Maternidade

Somos todas elas

No café de onde estou trabalhando, vejo uma mãe sentada com o seu bebê. A julgar pelo combo pescoço e dobrinhas, chuto uns 4 meses de idade. Ela está vestida com um short e camiseta, uniforme intergalático das mães quando a estação favorece. O cabelo preso num coque, uma tiara para ter a certeza de que nenhum fio vai ser puxado por mãozinhas afoitas, tênis e mochila. Saiu de casa completa.

Penso em como ela está.

Se conseguiu dormir mais de 3 horas essa noite. Se tem dente nascendo, se o peito está doendo, se hoje foi um dia de primeira vez. A primeira gargalhada, o primeiro rolamento, a primeira conversinha de bebê. Me pergunto se ela está comemorando uma mini grande conquista com seu copo de café e pedaços de chocolate na colher, ou se está tentando se dar um prazer para passar um tempo que não passa quando se está com sono, até a próxima chance de deitar a cabeça num travesseiro.

Será que ela tem ajuda? Será que o pai está no mesmo barco? Será que sua mãe mora a dois bairros de distância ou a dois estados? Ou do outro lado do oceano? Será que ela tem licença-maternidade? Será que ela ainda tem um trabalho de licença-maternidade ou escolheu ficar com o filho em tempo integral?

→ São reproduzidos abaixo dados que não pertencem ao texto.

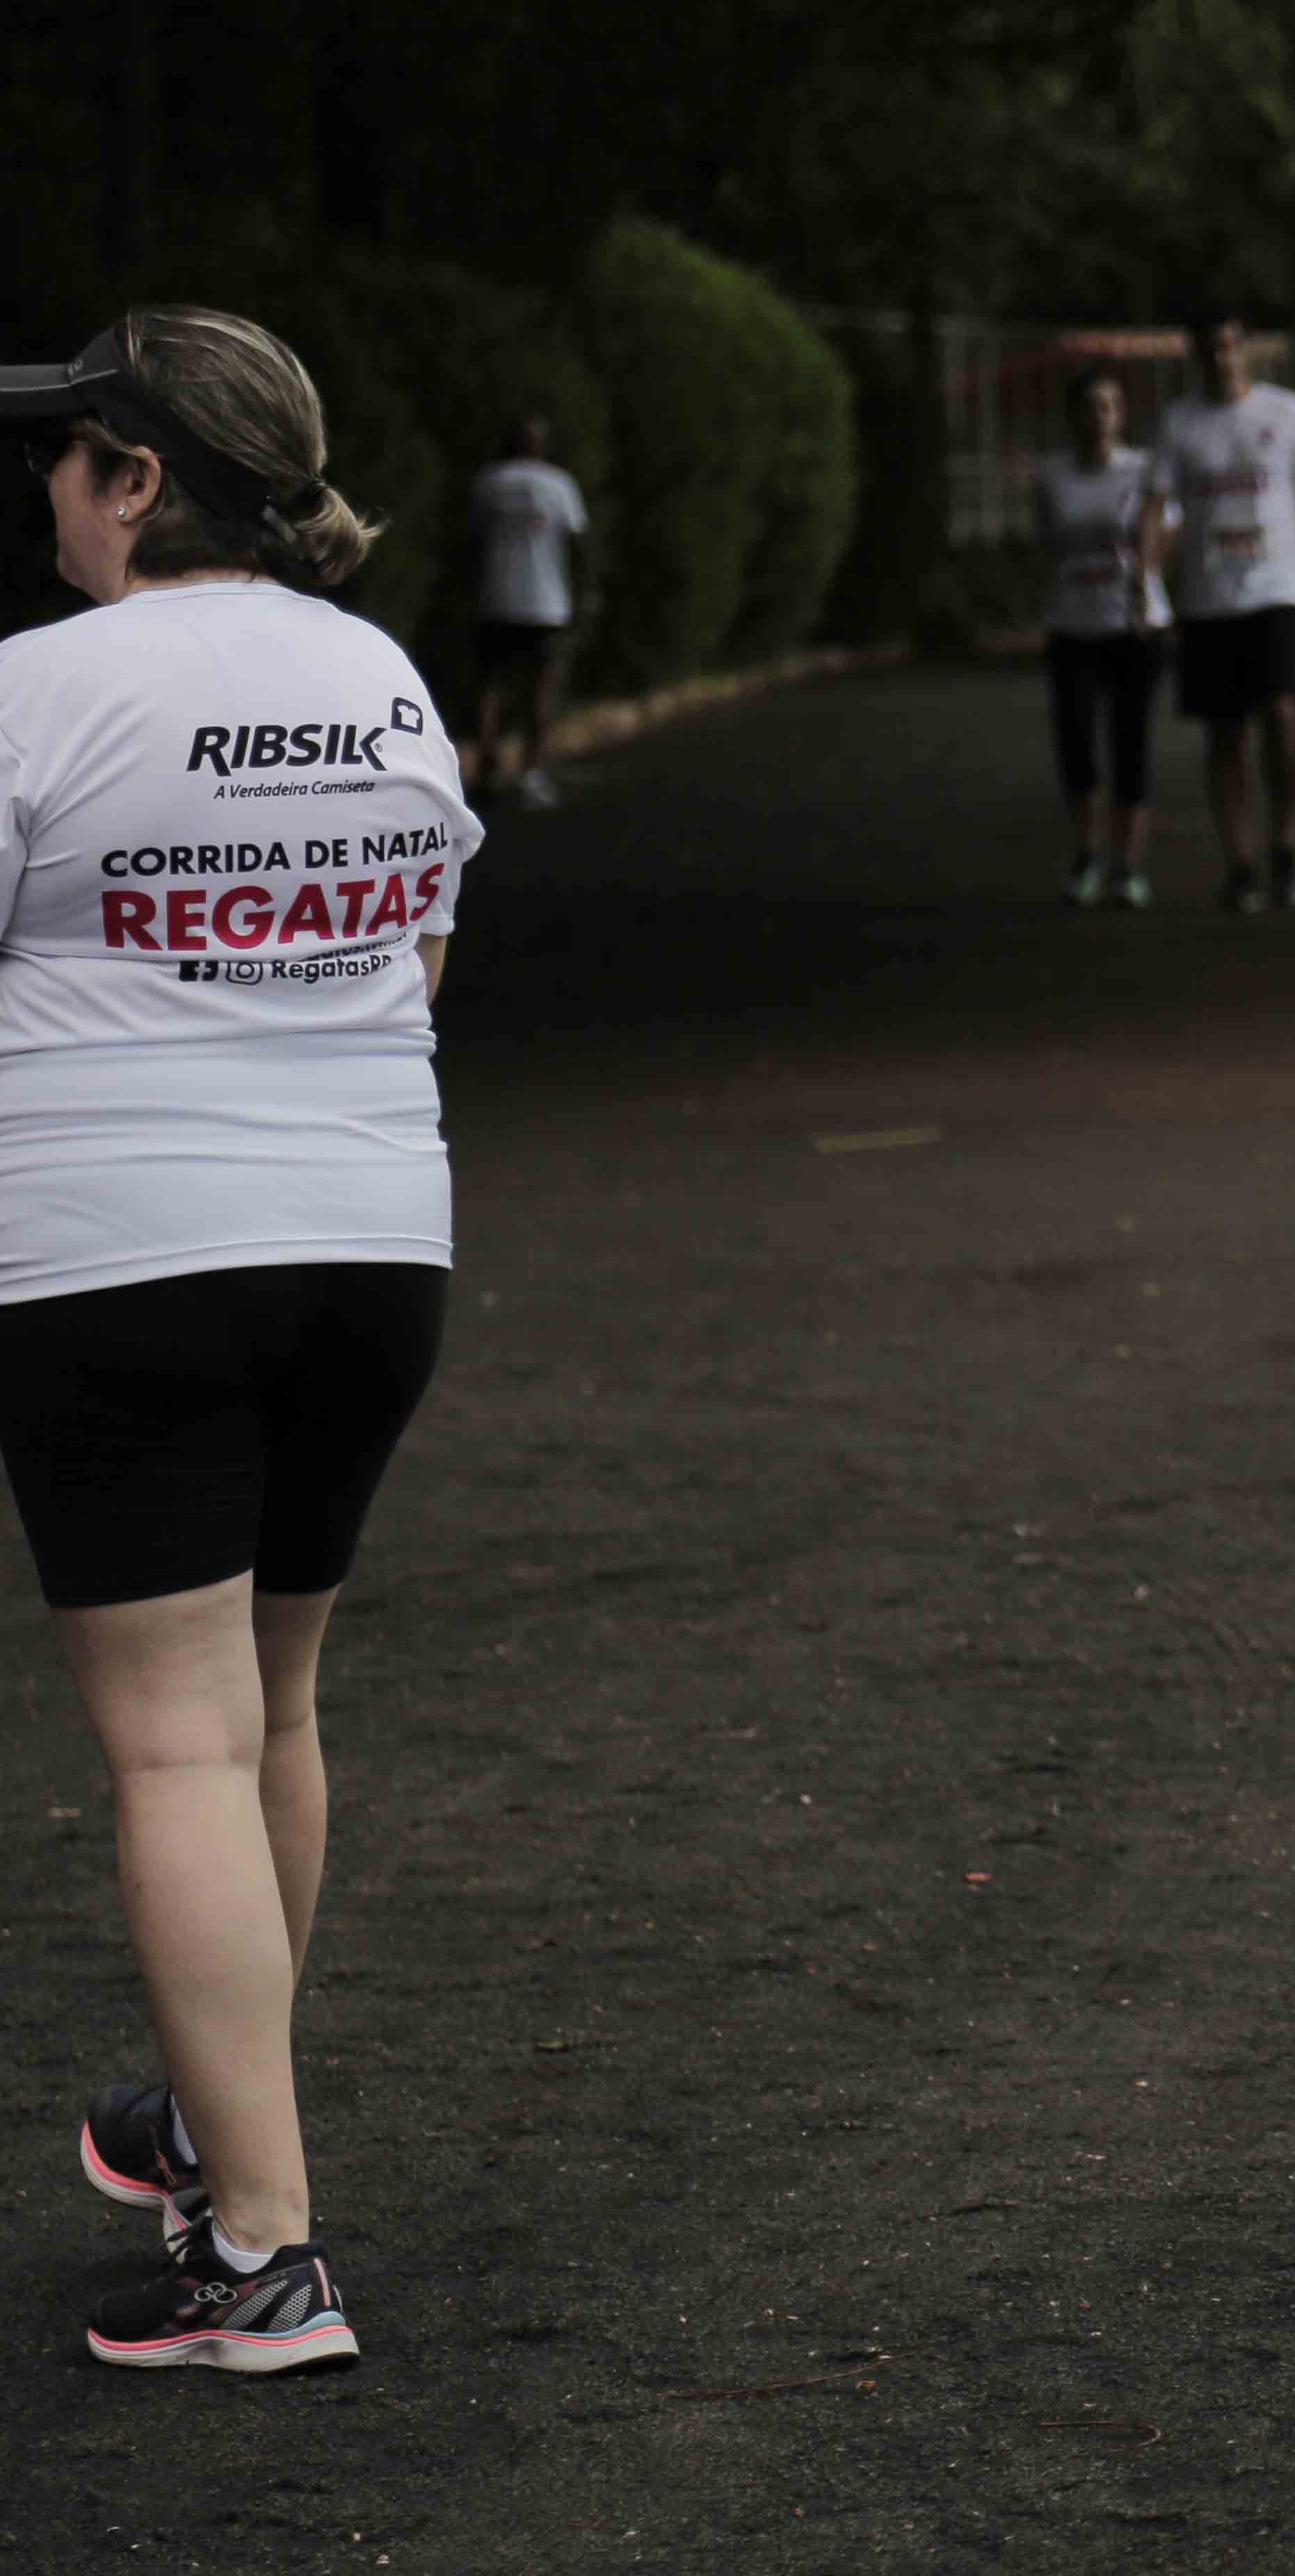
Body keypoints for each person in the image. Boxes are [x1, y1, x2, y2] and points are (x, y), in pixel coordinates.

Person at [0, 307, 482, 2372]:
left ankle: (268, 2258)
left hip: (123, 1250)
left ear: (133, 482)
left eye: (68, 453)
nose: (42, 486)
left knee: (176, 1738)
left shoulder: (40, 690)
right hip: (375, 1242)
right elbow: (421, 948)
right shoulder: (379, 675)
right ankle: (217, 2119)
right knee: (268, 1704)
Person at [1147, 317, 1295, 913]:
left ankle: (1287, 845)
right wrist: (1145, 583)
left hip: (1279, 590)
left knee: (1283, 712)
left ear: (1243, 350)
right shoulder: (1179, 423)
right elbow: (1157, 506)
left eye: (1229, 345)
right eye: (1210, 347)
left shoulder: (1287, 413)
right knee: (1225, 730)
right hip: (1208, 599)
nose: (1222, 357)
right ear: (1196, 355)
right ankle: (1241, 863)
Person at [1036, 369, 1172, 909]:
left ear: (1121, 415)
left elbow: (1166, 533)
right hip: (1073, 624)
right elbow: (1047, 543)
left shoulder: (1143, 471)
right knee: (1075, 739)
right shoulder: (1052, 476)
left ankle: (1128, 866)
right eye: (1089, 406)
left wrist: (1146, 579)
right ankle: (1087, 855)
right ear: (1073, 415)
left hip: (1134, 624)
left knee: (1130, 742)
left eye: (1109, 406)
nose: (1099, 417)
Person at [467, 415, 584, 814]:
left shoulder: (488, 482)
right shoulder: (559, 484)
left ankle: (487, 770)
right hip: (546, 603)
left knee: (491, 687)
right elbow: (577, 541)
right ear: (540, 446)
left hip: (496, 598)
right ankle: (530, 774)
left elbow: (474, 539)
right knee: (539, 689)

Depois de mãe, nunca mais outras mães passam despercebidas. Nós as vemos no aeroporto segurando assentos de carro num braço, a mala no outro, um bebê no sling e mais uma ou duas crianças logo atrás. As vemos passeando com seus carrinhos pela praia, pelas calçadas, por shoppings, por ruas não movimentadas. Elas estão pegando seus filhos depois de um dia de trabalho, outras com a mesma roupa de quando os deixaram pela manhã. As vemos aos montes, por todos os lados. As vemos não só onde são mães; onde são crianças. Nos sorrisos banguelas aleatórios, pensamos em qual foi a tática da vez. Se foi a fada ou o picolé. Podemos ver mães em qualquer pessoa. Veja bem, observe. Em todo ser humano, há uma mãe, mesmo não quando não foi a biológica. Mesmo quando ela foi pai, avó, adotiva ou tia. Em todos nós existiram noites esticadas, dias de vacinas, choros no chuveiro. Em todos nós existiu a comemoração do primeiro passo, o tédio dos dias comum, o que fazer quando estava chovendo. Em todos nós houveram boletins escolares, reuniões na escola e tranças no cabelo. Em todos nós existiram sonhos projetados, corações apertados. Existiu o alívio do não diagnóstico ou a dor de receber a notícia de uma doença, trabalhada dia a dia na persistência.

Nós somos mais que uma sequência comum de eventos: nascer, crescer, morrer. Somos o que nos aconteceu a cada dia, como chegamos até aqui. Somos as decisões tomadas com aquela voz agora talvez distante: “faça o que te faz feliz”. Somos os planejamentos de toda uma vida, ou a falta deles, a espontaneidade dos dias.

Somos do ventre.

Do respiro de uma mãe, sentada no café, pensando em atividades para o desenvolvimento da coordenação motora do seu bebê. Pensando se precisa comprar mais macacões ou meias. Pensando em tudo aquilo que todas nós já pensamos um dia.

Ou simplesmente não pensando em nada, tomando um café com a mente vazia e o coração cheio.